- The problem -
Copy out each line below verbatim, skipping any picture.

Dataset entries
══════════

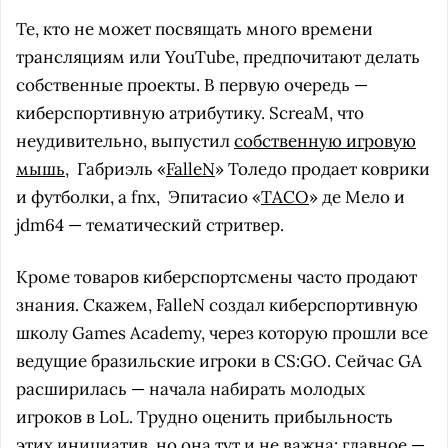
Те, кто не может посвящать много времени
трансляциям или YouTube, предпочитают делать
собственные проекты. В первую очередь —
киберспортивную атрибутику. ScreaM, что
неудивительно, выпустил
собственную игровую
мышь
,
Габриэль «
FalleN
» Толедо продает коврики
и футболки, а fnx,
Эпитасио «
TACO
» де Мело и
jdm64 — тематический стритвер.
Кроме товаров киберспортсмены часто продают
знания. Скажем, FalleN создал киберспортивную
школу Games Academy, через которую прошли все
ведущие бразильские игроки в CS:GO. Сейчас GA
расширилась — начала набирать молодых
игроков в LoL. Трудно оценить прибыльность
этих инициатив, но она тут и не важна: главное —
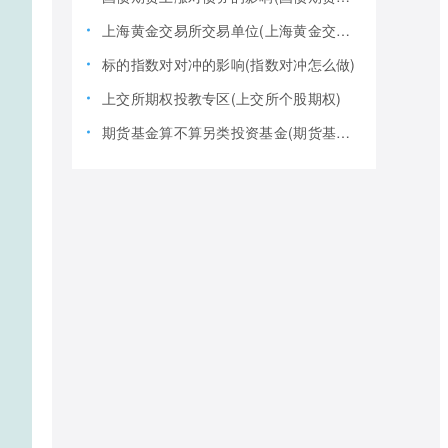
上海黄金交易所交易单位(上海黄金交易所全称)
标的指数对对冲的影响(指数对冲怎么做)
上交所期权投教专区(上交所个股期权)
期货基金算不算另类投资基金(期货基金是期货还是基金)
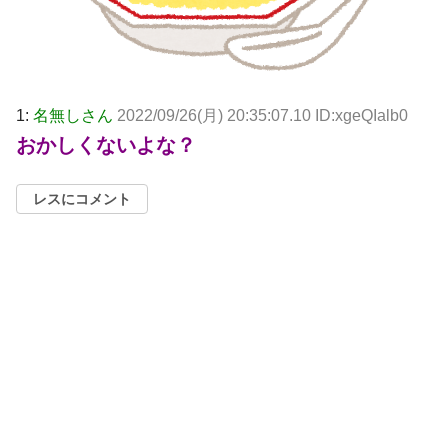
1:
名無しさん
2022/09/26(月) 20:35:07.10 ID:xgeQIalb0
おかしくないよな？
レスにコメント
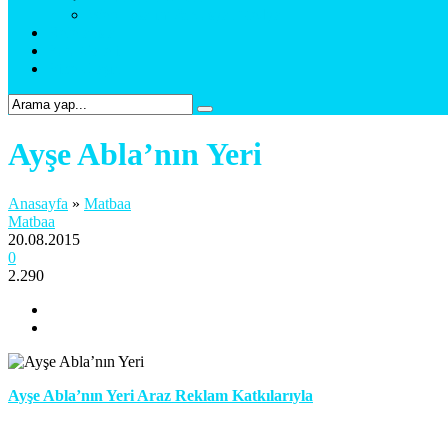
Web Tasarım & Sosyal Medya
Referanslar
Foto Galeri
Bize Ulaşın
Ayşe Abla’nın Yeri
Anasayfa
»
Matbaa
Matbaa
20.08.2015
0
2.290
Ayşe Abla’nın Yeri Araz Reklam Katkılarıyla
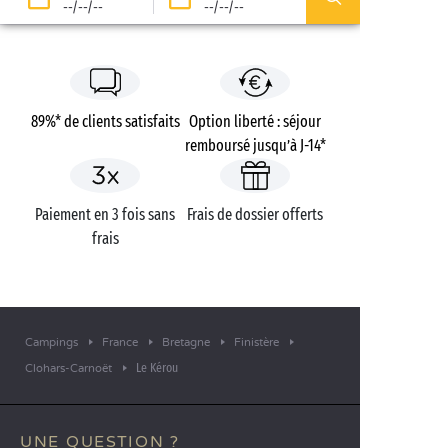
--/--/--
--/--/--
89%* de clients satisfaits
Option liberté : séjour
remboursé jusqu’à J-14*
Paiement en 3 fois sans
Frais de dossier offerts
frais
Campings
France
Bretagne
Finistère
Le Kérou
Clohars-Carnoët
UNE QUESTION ?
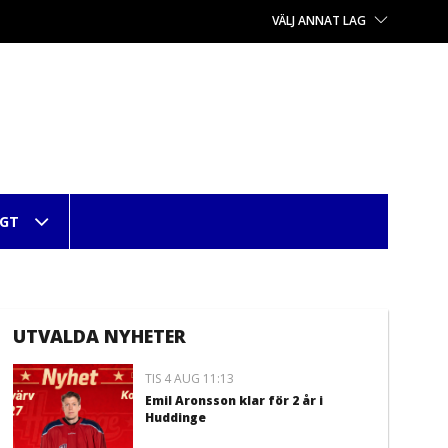
VÄLJ ANNAT LAG
IGT
UTVALDA NYHETER
TIS 4 AUG 11:13
Emil Aronsson klar för 2 år i
Huddinge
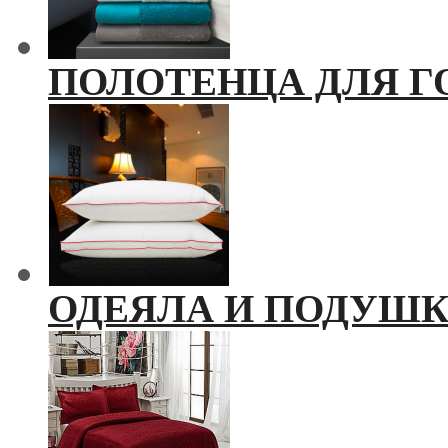
ПОЛОТЕНЦА ДЛЯ Г
ОДЕЯЛА И ПОДУШ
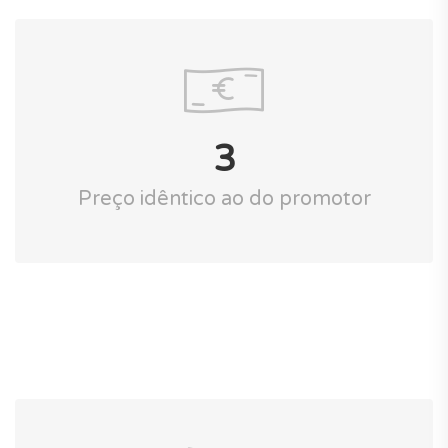
3
Preço idêntico ao do promotor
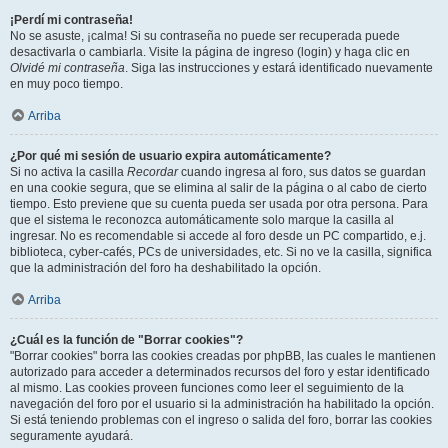
¡Perdí mi contraseña!
No se asuste, ¡calma! Si su contraseña no puede ser recuperada puede
desactivarla o cambiarla. Visite la página de ingreso (login) y haga clic en
Olvidé mi contraseña
. Siga las instrucciones y estará identificado nuevamente
en muy poco tiempo.
Arriba
¿Por qué mi sesión de usuario expira automáticamente?
Si no activa la casilla
Recordar
cuando ingresa al foro, sus datos se guardan
en una cookie segura, que se elimina al salir de la página o al cabo de cierto
tiempo. Esto previene que su cuenta pueda ser usada por otra persona. Para
que el sistema le reconozca automáticamente solo marque la casilla al
ingresar. No es recomendable si accede al foro desde un PC compartido, e.j.
biblioteca, cyber-cafés, PCs de universidades, etc. Si no ve la casilla, significa
que la administración del foro ha deshabilitado la opción.
Arriba
¿Cuál es la función de "Borrar cookies"?
"Borrar cookies" borra las cookies creadas por phpBB, las cuales le mantienen
autorizado para acceder a determinados recursos del foro y estar identificado
al mismo. Las cookies proveen funciones como leer el seguimiento de la
navegación del foro por el usuario si la administración ha habilitado la opción.
Si está teniendo problemas con el ingreso o salida del foro, borrar las cookies
seguramente ayudará.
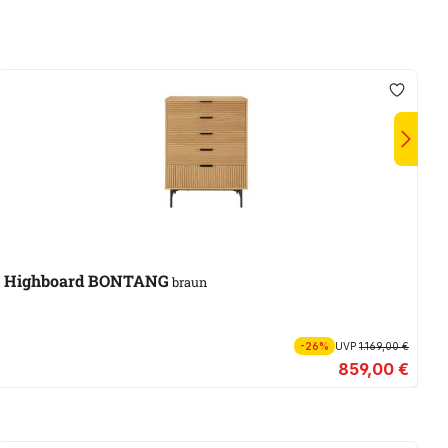
Highboard BONTANG
L
braun
-26%
UVP
1.169,00 €
859,00 €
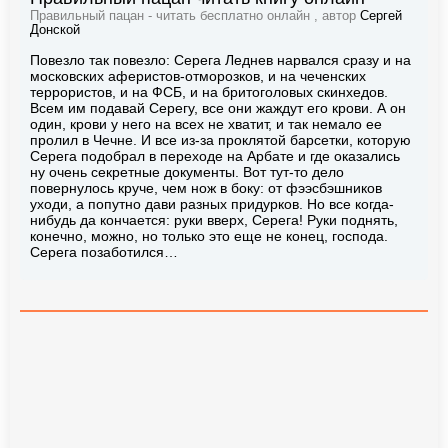
Правильный пацан - читать бесплатно онлайн , автор
Сергей
Донской
Повезло так повезло: Серега Леднев нарвался сразу и на
московских аферистов-отморозков, и на чеченских
террористов, и на ФСБ, и на бритоголовых скинхедов.
Всем им подавай Серегу, все они жаждут его крови. А он
один, крови у него на всех не хватит, и так немало ее
пролил в Чечне. И все из-за проклятой барсетки, которую
Серега подобрал в переходе на Арбате и где оказались
ну очень секретные документы. Вот тут-то дело
повернулось круче, чем нож в боку: от фээсбэшников
уходи, а попутно дави разных придурков. Но все когда-
нибудь да кончается: руки вверх, Серега! Руки поднять,
конечно, можно, но только это еще не конец, господа.
Серега позаботился…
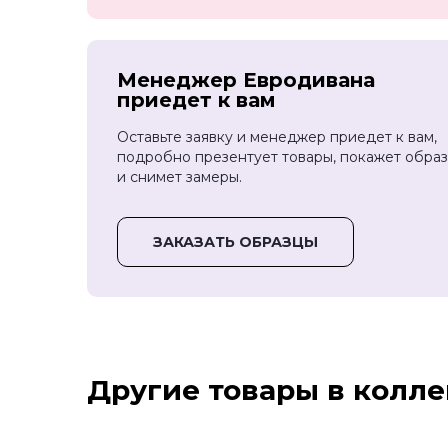
Менеджер Евродивана
приедет к вам
Оставьте заявку и менеджер приедет к вам,
подробно презентует товары, покажет обра
и снимет замеры.
ЗАКАЗАТЬ ОБРАЗЦЫ
Другие товары в колл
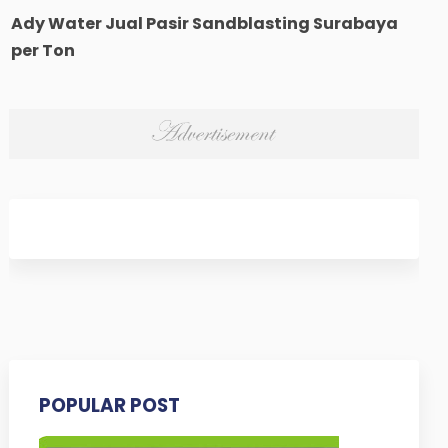
Ady Water Jual Pasir Sandblasting Surabaya
per Ton
POPULAR POST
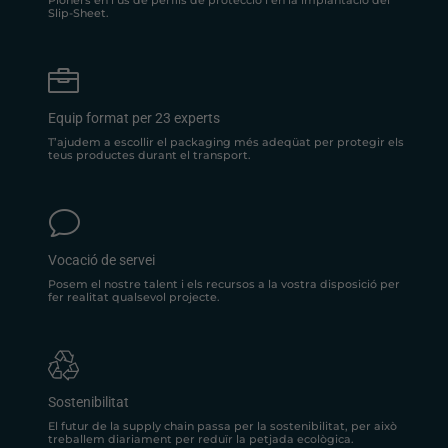
Pioners en l’ús de perfils de protecció i en la implantació del
Slip-Sheet.

Equip format per 23 experts
T’ajudem a escollir el packaging més adeqüat per protegir els
teus productes durant el transport.
v
Vocació de servei
Posem el nostre talent i els recursos a la vostra disposició per
fer realitat qualsevol projecte.
Sostenibilitat
El futur de la supply chain passa per la sostenibilitat, per això
treballem diariament per reduïr la petjada ecològica.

══════════

- Result of this exercise -
Те, кто не может посвящать много времени
трансляциям или YouTube, предпочитают делать
собственные проекты. В первую очередь —
киберспортивную атрибутику. ScreaM, что
неудивительно, выпустил
собственную игровую
мышь
,
Габриэль «
FalleN
» Толедо продает коврики
и футболки, а fnx,
Эпитасио «
TACO
» де Мело и
jdm64 — тематический стритвер.
Кроме товаров киберспортсмены часто продают
знания. Скажем, FalleN создал киберспортивную
школу Games Academy, через которую прошли все
ведущие бразильские игроки в CS:GO. Сейчас GA
расширилась — начала набирать молодых
игроков в LoL. Трудно оценить прибыльность
этих инициатив, но она тут и не важна: главное —
上海黄金交易所交易单位(上海黄金交易所全称)
标的指数对对冲的影响(指数对冲怎么做)
上交所期权投教专区(上交所个股期权)
期货基金算不算另类投资基金(期货基金是期货还是基金)
1:
名無しさん
2022/09/26(月) 20:35:07.10 ID:xgeQIalb0
おかしくないよな？
レスにコメント
Web Tasarım & Sosyal Medya
Referanslar
Foto Galeri
Bize Ulaşın
Ayşe Abla’nın Yeri
Anasayfa
»
Matbaa
Matbaa
20.08.2015
0
2.290
Ayşe Abla’nın Yeri Araz Reklam Katkılarıyla
--/--/--
--/--/--
89%* de clients satisfaits
Option liberté : séjour
remboursé jusqu’à J-14*
Paiement en 3 fois sans
Frais de dossier offerts
frais
Campings
France
Bretagne
Finistère
Le Kérou
Clohars-Carnoët
UNE QUESTION ?
VÄLJ ANNAT LAG
IGT
UTVALDA NYHETER
TIS 4 AUG 11:13
Emil Aronsson klar för 2 år i
Huddinge
ПОЛОТЕНЦА ДЛЯ Г
ОДЕЯЛА И ПОДУШ
3
Preço idêntico ao do promotor
¡Perdí mi contraseña!
No se asuste, ¡calma! Si su contraseña no puede ser recuperada puede
desactivarla o cambiarla. Visite la página de ingreso (login) y haga clic en
Olvidé mi contraseña
. Siga las instrucciones y estará identificado nuevamente
en muy poco tiempo.
Arriba
¿Por qué mi sesión de usuario expira automáticamente?
Si no activa la casilla
Recordar
cuando ingresa al foro, sus datos se guardan
en una cookie segura, que se elimina al salir de la página o al cabo de cierto
tiempo. Esto previene que su cuenta pueda ser usada por otra persona. Para
que el sistema le reconozca automáticamente solo marque la casilla al
ingresar. No es recomendable si accede al foro desde un PC compartido, e.j.
biblioteca, cyber-cafés, PCs de universidades, etc. Si no ve la casilla, significa
que la administración del foro ha deshabilitado la opción.
Arriba
¿Cuál es la función de "Borrar cookies"?
"Borrar cookies" borra las cookies creadas por phpBB, las cuales le mantienen
autorizado para acceder a determinados recursos del foro y estar identificado
al mismo. Las cookies proveen funciones como leer el seguimiento de la
navegación del foro por el usuario si la administración ha habilitado la opción.
Si está teniendo problemas con el ingreso o salida del foro, borrar las cookies
seguramente ayudará.
Highboard BONTANG
L
braun
-26%
UVP
1.169,00 €
859,00 €
Правильный пацан - читать бесплатно онлайн , автор
Сергей
Донской
Повезло так повезло: Серега Леднев нарвался сразу и на
московских аферистов-отморозков, и на чеченских
террористов, и на ФСБ, и на бритоголовых скинхедов.
Всем им подавай Серегу, все они жаждут его крови. А он
один, крови у него на всех не хватит, и так немало ее
пролил в Чечне. И все из-за проклятой барсетки, которую
Серега подобрал в переходе на Арбате и где оказались
ну очень секретные документы. Вот тут-то дело
повернулось круче, чем нож в боку: от фээсбэшников
уходи, а попутно дави разных придурков. Но все когда-
нибудь да кончается: руки вверх, Серега! Руки поднять,
конечно, можно, но только это еще не конец, господа.
Серега позаботился…
Менеджер Евродивана
приедет к вам
Оставьте заявку и менеджер приедет к вам,
подробно презентует товары, покажет обра
и снимет замеры.
ЗАКАЗАТЬ ОБРАЗЦЫ
Другие товары в колл
Ady Water Jual Pasir Sandblasting Surabaya
per Ton
POPULAR POST
Pioners en l’ús de perfils de protecció i en la implantació del
Slip-Sheet.

Equip format per 23 experts
T’ajudem a escollir el packaging més adeqüat per protegir els
teus productes durant el transport.
v
Vocació de servei
Posem el nostre talent i els recursos a la vostra disposició per
fer realitat qualsevol projecte.
Sostenibilitat
El futur de la supply chain passa per la sostenibilitat, per això
treballem diariament per reduïr la petjada ecològica.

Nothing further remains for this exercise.